EU to propose North stays under customs union rules
Draft EU-UK withdrawal treaty likely to be rejected by Brexiteers and DUP
British foreign secretary Boris Johnson: has told Theresa May it was wrong to see the government’s task as “maintaining no border” on the island of Ireland after Brexit. Photograph: Alex Burstow/Getty Images
Northern Ireland will effectively remain in the EU customs union and adhere to single market rules to avoid a hard border post-Brexit if no deal or alternative plan is agreed, the EU will propose on Wednesday.
The draft withdrawal treaty between the EU and the UK, to be published in Brussels on Wednesday, will propose that joint EU-UK customs checks could inspect goods coming into the island of Ireland from Britain, EU sources say.
However, the proposals are likely to be rejected by Brexiteers in the British government and by the DUP.
If the EU or Dublin believes the UK government will be signing up to a border in the Irish Sea, they are deluded. Taoiseach knows that
British foreign secretary Boris Johnson has told prime minister Theresa May that it was wrong to see the British government’s task as “maintaining no border” on the island of Ireland after Brexit, but that the British government’s task should be to “stop this border becoming significantly harder”. His views were contained in a letter leaked in London on Tuesday night.
And the DUP MP Jeffrey Donaldson warned the EU proposals would undermine the constitutional status of Northern Ireland.
“If the EU or Dublin believes the UK government will be signing up to a border in the Irish Sea, they are deluded. Taoiseach knows that,” Mr Donaldson tweeted.
The text of the EU draft, which will serve as a basis for negotiations with the British government in the coming weeks, opens the door for the UK to propose solutions to the Irish Border problem, in line with the political agreement of last December. If adopted in its current form, it would legally copperfasten the British guarantees that there will be no hard border in the future, even if there is no agreement between the EU and the UK.
Text of the draft agreement, seen by The Irish Times, makes reference to EU rules supporting North-South co-operation, the economy of the island and safeguards within the 1998 Belfast Agreement.
“Discussions on the other scenarios may continue to be pursued in parallel, but this protocol is based on the third scenario of maintaining full alignment with those rules of the union’s internal market and customs union which, now or in the future, support North-South co-operation, the all-island economy and the protection of the 1998 agreement,” the text states.
Single regulatory space
The draft agreement will stress the importance of maintaining a single regulatory space on the island of Ireland, EU sources said. This will essentially mean a customs union and parts of the single market which affect free movement of goods, services and people applying to Northern Ireland to maintain an open border.

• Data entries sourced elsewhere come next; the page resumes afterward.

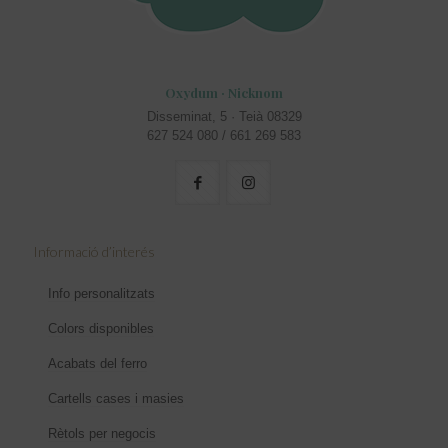
Oxydum · Nicknom
Disseminat, 5 · Teià 08329
627 524 080 / 661 269 583
Informació d’interés
Info personalitzats
Colors disponibles
Acabats del ferro
Cartells cases i masies
Rètols per negocis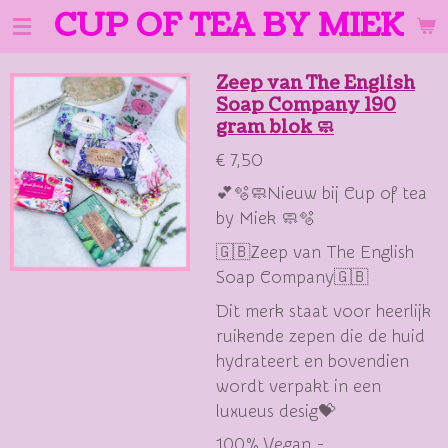
CUP OF TEA BY MIEK
Ga
direct
naar
Zeep van The English
de
Soap Company 190
hoofdinhoud
gram blok 🧼
€ 7,50
💕🫧🧼Nieuw bij Cup of tea
by Miek 🧼🫧
🇬🇧Zeep van The English
Soap Company🇬🇧
Dit merk staat voor heerlijk
ruikende zepen die de huid
hydrateert en bovendien
wordt verpakt in een
luxueus desig💝
100% Vegan -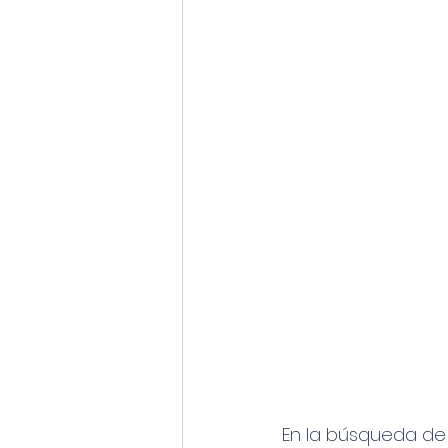
En la búsqueda de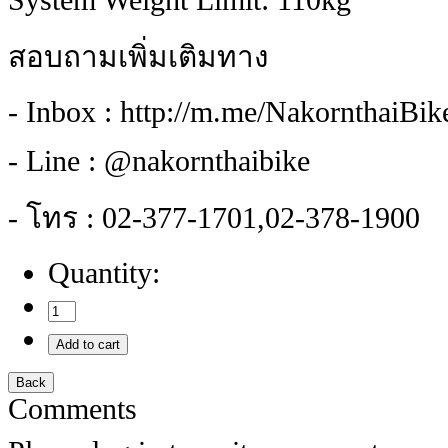
System Weight Limit: 110kg
สอบถามเพิ่มเติมทาง
- Inbox : http://m.me/NakornthaiBi
- Line : @nakornthaibike
- โทร : 02-377-1701,02-378-1900
Quantity:
Comments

Meanwhile, the Taoiseach has signalled that the efforts by the two governments to facilitate a return to powersharing in the North are likely to take a backseat during the upcoming intensive period of Brexit negotiations.
“We cannot automatically assume it will be acceptable to the United Kingdom or to all the parties in Northern Ireland. We could have an interesting few weeks ahead of us,” he said.
The two governments have asked the northern parties to “pause for reflection”, Leo Varadkar said. “We think that is advisable at this stage . . . It will be a very intense couple of weeks with regard to Brexit so perhaps it is a good time for the parties in the North to pause for reflection.”